Once/if better infrastructure becomes available, it can be changed over then.

asb added a comment.Sep 14 2016, 8:41 AM

@jyknight: Yes, that's a good point, once codegen is added I'll need to thread through a ValueType in a similar way to how I currently pass RegisterClass. I can definitely see the argument that describing instructions twice and abstracting later might lead to the best solution. I think it's definitely worth considering the alternatives early on though, even if I do go ahead with the duplication approach.

@kparzysz: I'm glad to hear you're interested in working to solve this problem and I'm looking forward to studying your proposal. Given that the current patches in review for RISCV focus just on the MC layer without codegen, it may be that there is time for your proposal to be merged before deciding on an approach for the RV32/RV64/RV128 issue. If not, we always have the option of starting duplication or utilising multiclasses with the intent to move to a better approach further down the road.

I will add a comment to explain instruction definitions will need modifying for RV64, and modify the definitions to use GPR32.

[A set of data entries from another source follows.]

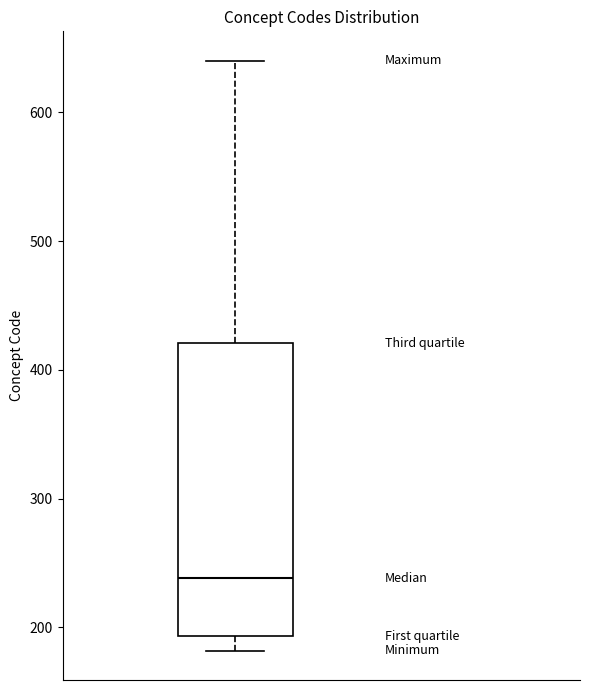

Where does the upper whisker of the box end on the y-axis? The values are not printed on the chart, so give them approximately, as read against the axis.

640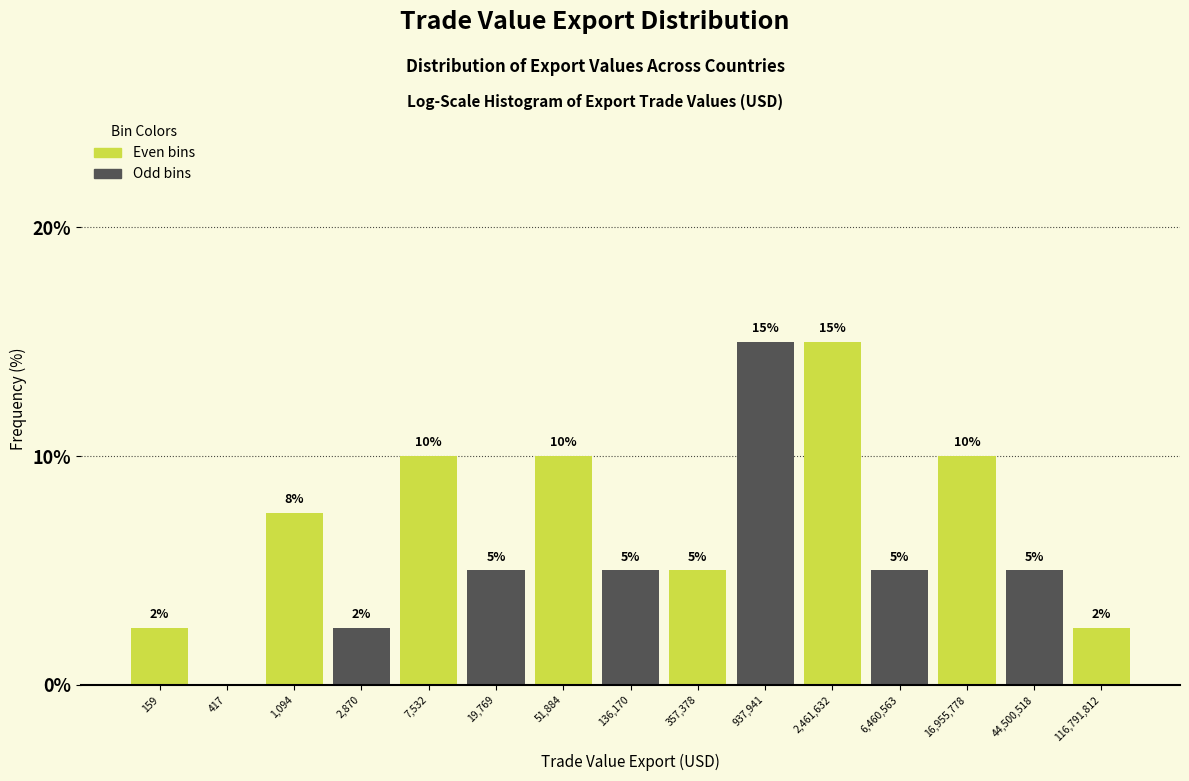

Is it true that the value at 417 is 0.0?

True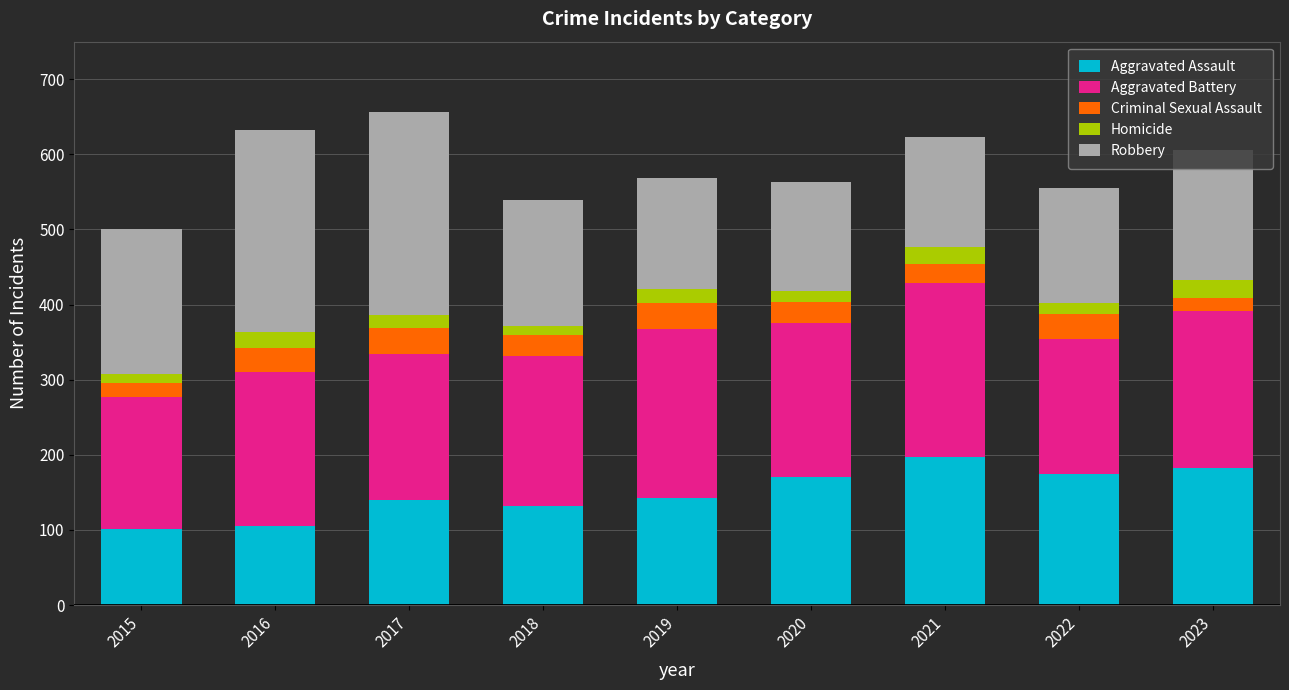

What is the lowest value of the Aggravated Assault series?

101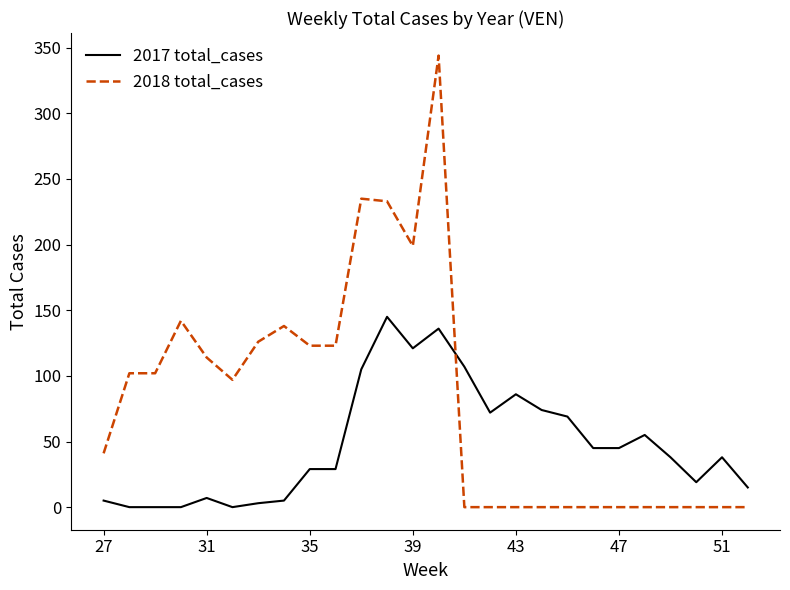

List the series in order of their overall mean, lowest first.

2017 total_cases, 2018 total_cases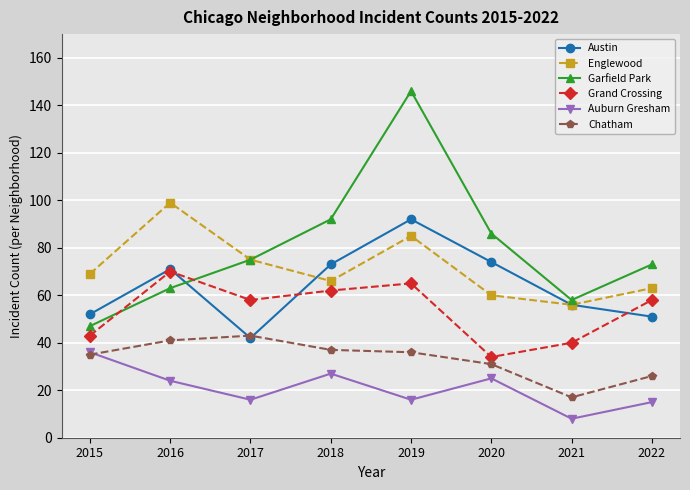

Which series has the widest spread of values?

Garfield Park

asb updated this revision to Diff 74023.Oct 8 2016, 6:02 AM
asb marked 5 inline comments as done.

I have updated RISCVRegisterInfo.td so it defines both the 32-bit and 64-bit GPRs, marking the 32-bit GPRs as subregs. As explained in comments, the hope is that we can later move to using something like D24631.

asb added a comment.Oct 8 2016, 7:41 AM

It only shows up upon a clean compile (CMake issue?), but I've just found the introduction of registers with the same assembly name now leads to an assertion during compilation within llvm-tblgen. I'll investigate a fix.

asb updated this revision to Diff 74069.Oct 9 2016, 5:10 AM

Fix the issue described in my previous comment by not defining an AsmName and AltName for the RISCV64 registers. With this approach, the generated MatchRegisterName and MatchAltRegisterName functions can be used. In the future, a little bit of extra logic in RISCVAsmParser.cpp can be added to coerce a parsed register from 32-bit to 64-bit when desired.

jyknight accepted this revision.Oct 11 2016, 6:01 AM

Looks good

This revision was automatically updated to reflect the committed changes.